The Boundary That Changed Everything
The moment she stopped being endlessly available and started protecting her peace.
The moment she stopped being endlessly available and started protecting her peace.
There are many ways to argue and to feel like you won; but few ways to truly resolve a disagreement successfully. Resolution requires respect, listening and careful consideration of all sides, appropriate compromise, humility, and compassion.
The boundary that changed for me is being confident in compliance and policies pertaining to information security within my agency. Regardless of hierarchy, there are protocols that must be followed to protect the integrity of an organization; without it there would be chaos.
Surviving breast cancer changed my perspective on everything. It taught me that time is precious, my voice matters, and there was still so much I wanted to share with others in education. I chose to tell my story on my own terms, bring my educational journey to life through a published book, and treasure every moment with the people I love most.
I didn't learn to say "no". I learned to delegate. As a full-time caregiver for my mother while working full time, I realized I couldn't do everything myself, and asking others to own their responsibilities and assist me wasn't weakness; it was the boundary that allowed me to continue showing up for both my family and my career. I learned I don't have to do it all to remain successful. Delegating responsibilities wasn't giving up control, it was creating the space to be fully present for my family while continuing to excel in my career.

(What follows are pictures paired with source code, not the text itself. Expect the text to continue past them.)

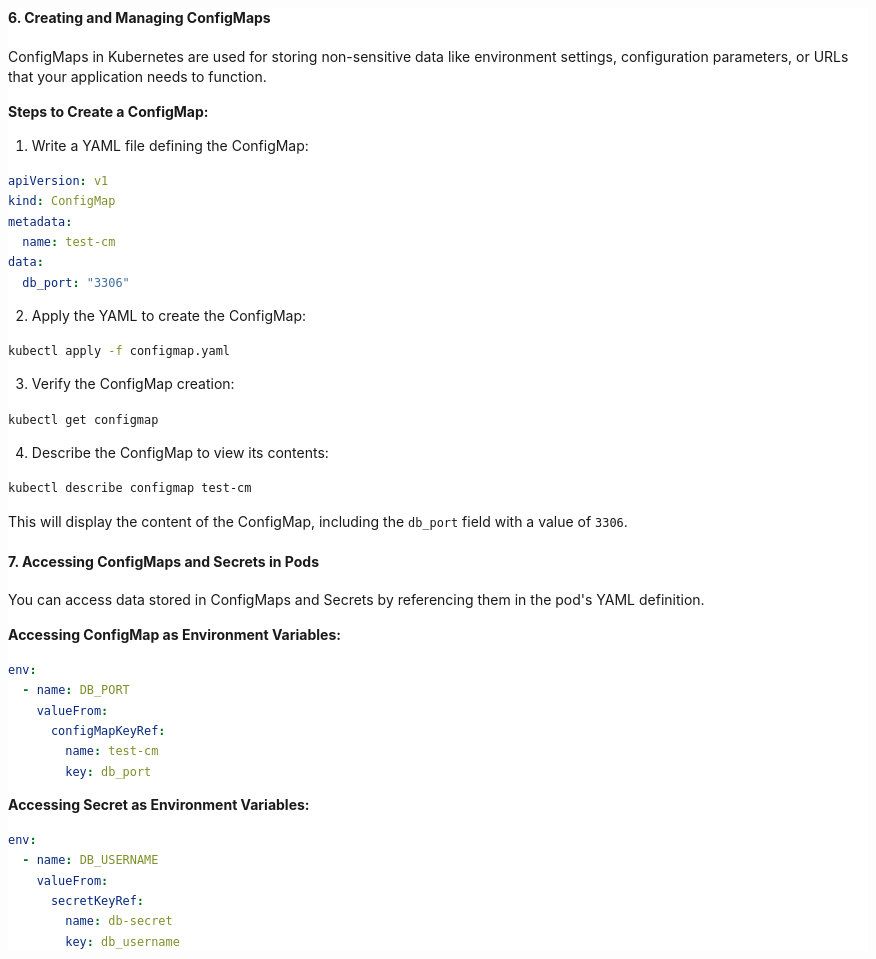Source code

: #### **6. Creating and Managing ConfigMaps**
ConfigMaps in Kubernetes are used for storing non-sensitive data like environment settings, configuration parameters, or URLs that your application needs to function.

**Steps to Create a ConfigMap:**
1. Write a YAML file defining the ConfigMap:
```yaml
apiVersion: v1
kind: ConfigMap
metadata:
  name: test-cm
data:
  db_port: "3306"
```

2. Apply the YAML to create the ConfigMap:
```bash
kubectl apply -f configmap.yaml
```

3. Verify the ConfigMap creation:
```bash
kubectl get configmap
```

4. Describe the ConfigMap to view its contents:
```bash
kubectl describe configmap test-cm
```

This will display the content of the ConfigMap, including the `db_port` field with a value of `3306`.

#### **7. Accessing ConfigMaps and Secrets in Pods**
You can access data stored in ConfigMaps and Secrets by referencing them in the pod's YAML definition.

**Accessing ConfigMap as Environment Variables:**
```yaml
env:
  - name: DB_PORT
    valueFrom:
      configMapKeyRef:
        name: test-cm
        key: db_port
```

**Accessing Secret as Environment Variables:**
```yaml
env:
  - name: DB_USERNAME
    valueFrom:
      secretKeyRef:
        name: db-secret
        key: db_username
```
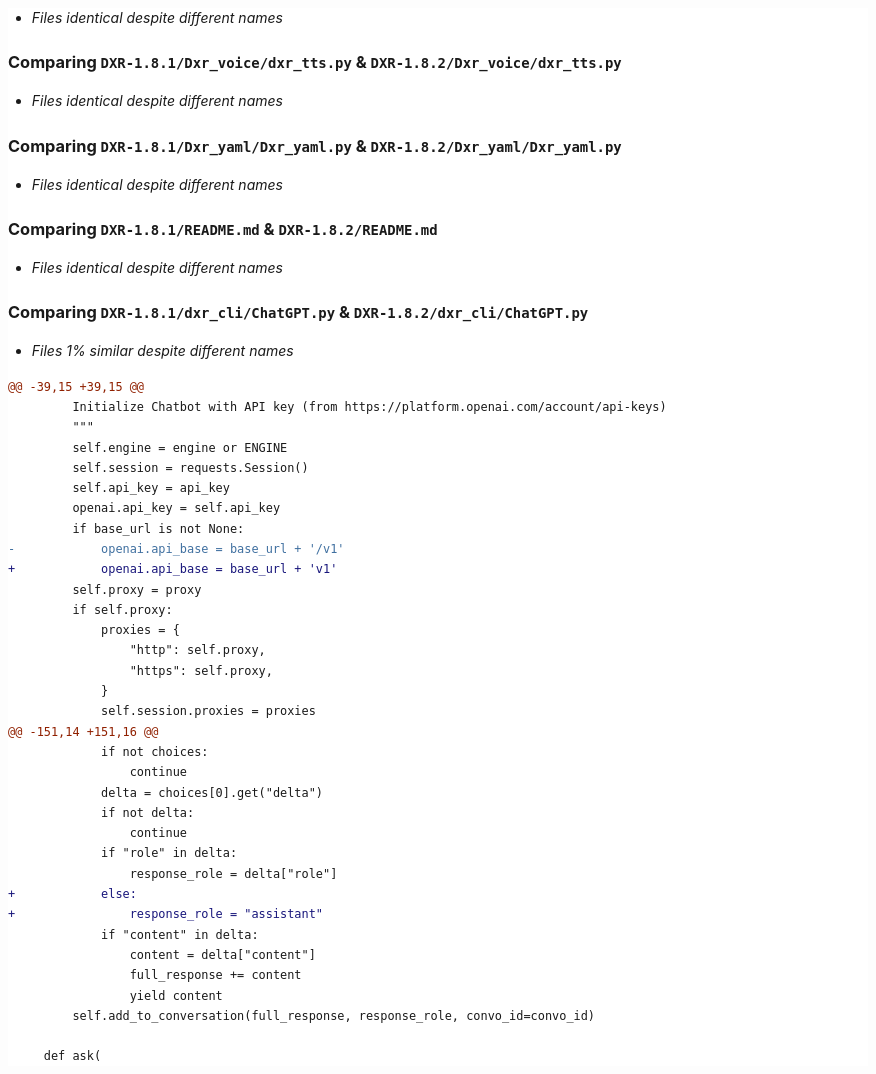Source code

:  * *Files identical despite different names*

### Comparing `DXR-1.8.1/Dxr_voice/dxr_tts.py` & `DXR-1.8.2/Dxr_voice/dxr_tts.py`

 * *Files identical despite different names*

### Comparing `DXR-1.8.1/Dxr_yaml/Dxr_yaml.py` & `DXR-1.8.2/Dxr_yaml/Dxr_yaml.py`

 * *Files identical despite different names*

### Comparing `DXR-1.8.1/README.md` & `DXR-1.8.2/README.md`

 * *Files identical despite different names*

### Comparing `DXR-1.8.1/dxr_cli/ChatGPT.py` & `DXR-1.8.2/dxr_cli/ChatGPT.py`

 * *Files 1% similar despite different names*

```diff
@@ -39,15 +39,15 @@
         Initialize Chatbot with API key (from https://platform.openai.com/account/api-keys)
         """
         self.engine = engine or ENGINE
         self.session = requests.Session()
         self.api_key = api_key
         openai.api_key = self.api_key
         if base_url is not None:
-            openai.api_base = base_url + '/v1'
+            openai.api_base = base_url + 'v1'
         self.proxy = proxy
         if self.proxy:
             proxies = {
                 "http": self.proxy,
                 "https": self.proxy,
             }
             self.session.proxies = proxies
@@ -151,14 +151,16 @@
             if not choices:
                 continue
             delta = choices[0].get("delta")
             if not delta:
                 continue
             if "role" in delta:
                 response_role = delta["role"]
+            else:
+                response_role = "assistant"
             if "content" in delta:
                 content = delta["content"]
                 full_response += content
                 yield content
         self.add_to_conversation(full_response, response_role, convo_id=convo_id)
 
     def ask(
```
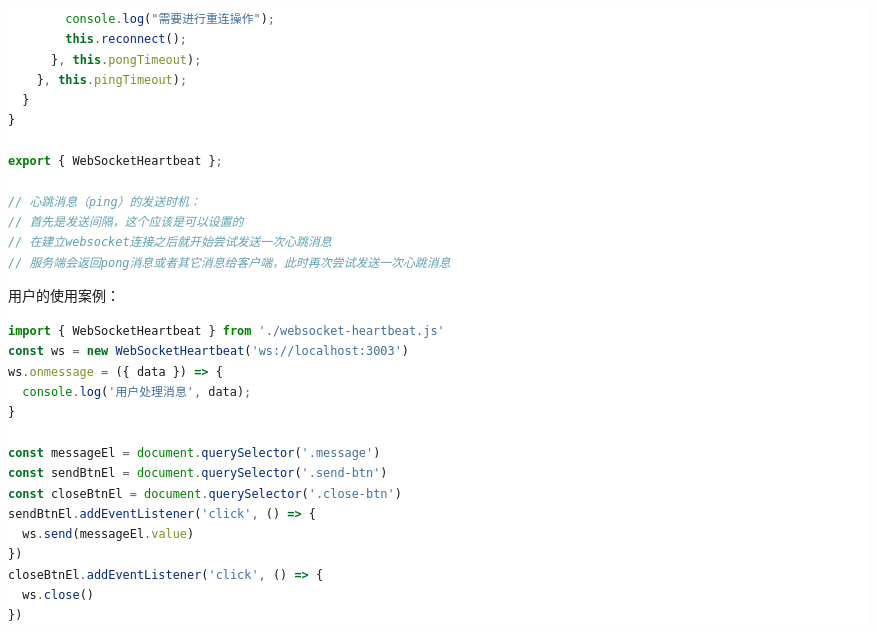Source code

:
 ```js
        console.log("需要进行重连操作");
        this.reconnect();
      }, this.pongTimeout);
    }, this.pingTimeout);
  }
}

export { WebSocketHeartbeat };

// 心跳消息（ping）的发送时机：
// 首先是发送间隔，这个应该是可以设置的
// 在建立websocket连接之后就开始尝试发送一次心跳消息
// 服务端会返回pong消息或者其它消息给客户端，此时再次尝试发送一次心跳消息

```

用户的使用案例：

```js
import { WebSocketHeartbeat } from './websocket-heartbeat.js'
const ws = new WebSocketHeartbeat('ws://localhost:3003')
ws.onmessage = ({ data }) => {
  console.log('用户处理消息', data);
}

const messageEl = document.querySelector('.message')
const sendBtnEl = document.querySelector('.send-btn')
const closeBtnEl = document.querySelector('.close-btn')
sendBtnEl.addEventListener('click', () => {
  ws.send(messageEl.value)
})
closeBtnEl.addEventListener('click', () => {
  ws.close()
})

```

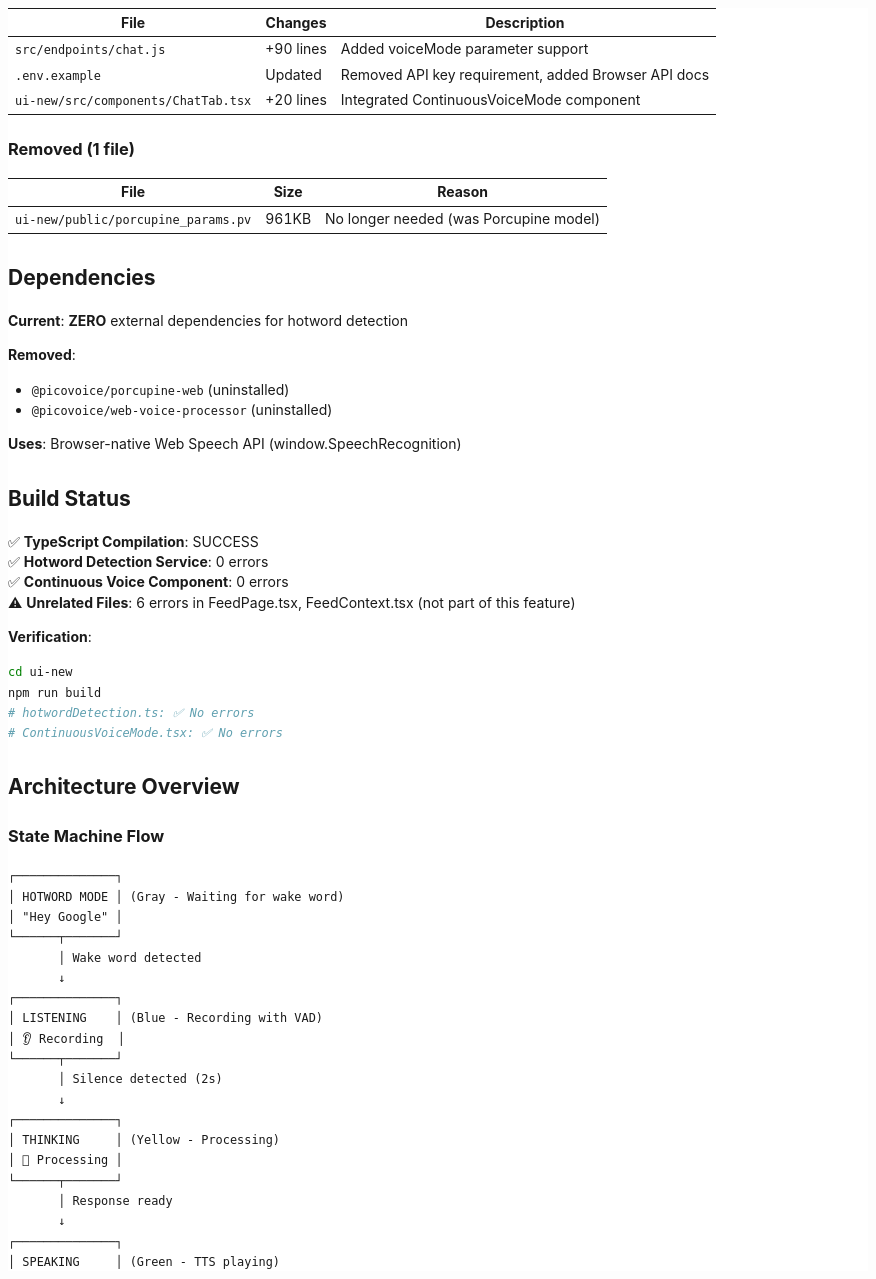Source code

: | File | Changes | Description |
|------|---------|-------------|
| `src/endpoints/chat.js` | +90 lines | Added voiceMode parameter support |
| `.env.example` | Updated | Removed API key requirement, added Browser API docs |
| `ui-new/src/components/ChatTab.tsx` | +20 lines | Integrated ContinuousVoiceMode component |

### Removed (1 file)

| File | Size | Reason |
|------|------|--------|
| `ui-new/public/porcupine_params.pv` | 961KB | No longer needed (was Porcupine model) |

## Dependencies

**Current**: **ZERO** external dependencies for hotword detection

**Removed**:
- `@picovoice/porcupine-web` (uninstalled)
- `@picovoice/web-voice-processor` (uninstalled)

**Uses**: Browser-native Web Speech API (window.SpeechRecognition)

## Build Status

✅ **TypeScript Compilation**: SUCCESS  
✅ **Hotword Detection Service**: 0 errors  
✅ **Continuous Voice Component**: 0 errors  
⚠️ **Unrelated Files**: 6 errors in FeedPage.tsx, FeedContext.tsx (not part of this feature)

**Verification**:
```bash
cd ui-new
npm run build
# hotwordDetection.ts: ✅ No errors
# ContinuousVoiceMode.tsx: ✅ No errors
```

## Architecture Overview

### State Machine Flow

```
┌──────────────┐
│ HOTWORD MODE │ (Gray - Waiting for wake word)
│ "Hey Google" │
└──────┬───────┘
       │ Wake word detected
       ↓
┌──────────────┐
│ LISTENING    │ (Blue - Recording with VAD)
│ 👂 Recording  │
└──────┬───────┘
       │ Silence detected (2s)
       ↓
┌──────────────┐
│ THINKING     │ (Yellow - Processing)
│ 🤔 Processing │
└──────┬───────┘
       │ Response ready
       ↓
┌──────────────┐
│ SPEAKING     │ (Green - TTS playing)
```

The boundary that changed everything for me was realizing that protecting my time isn't selfish, it's necessary. Once I became comfortable saying "no" to requests that didn't align with my priorities, I had more energy for the people and opportunities that mattered most.
For years I thought serving everyone meant saying yes to everything. I eventually learned that every yes is also a no. Protecting my time isn't selfish. It's how I stay faithful to the people and mission God has entrusted to me.
The moment I looked into his eyes and delivered a "no" without guilt, I reclaimed the authorship of my own narrative. In that silent, steady gaze, I permanently rejected a union that refused to recognize me as an absolute equal.
Boundaries aren't walls. They're commitments to purpose. The first time I said "no" without guilt, something shifted. Protecting my peace, my vision, my calling wasn't selfish. It was necessary to lead well.
My mother always told me, "Don't lose yourself for someone else's vision." That wisdom taught me to set boundaries by staying true to my beliefs, my culture, and my purpose, giving me the confidence to lead with authenticity and never compromise who I am.
The turning point wasn't a promotion. It was walking away from a stressful healthcare career to give myself permission to build something I actually loved, one article and podcast episode at a time.
For years I thought I had to work twice as hard just to prove I belonged. The boundary that changed everything was realizing I didn't need permission to lead; I only needed the confidence to own the experience I'd already earned.
I've stopped apologizing when I haven't done anything wrong. I've eliminated saying "hey, sorry, do you have a minute" or "excuse me, sorry, moving behind you" and "oh there's a typo? Sorry I'll fix that right now." Want to sound way more confident and feel super empowered and badass? Just erase the "sorry" from those phrases. Now read them again.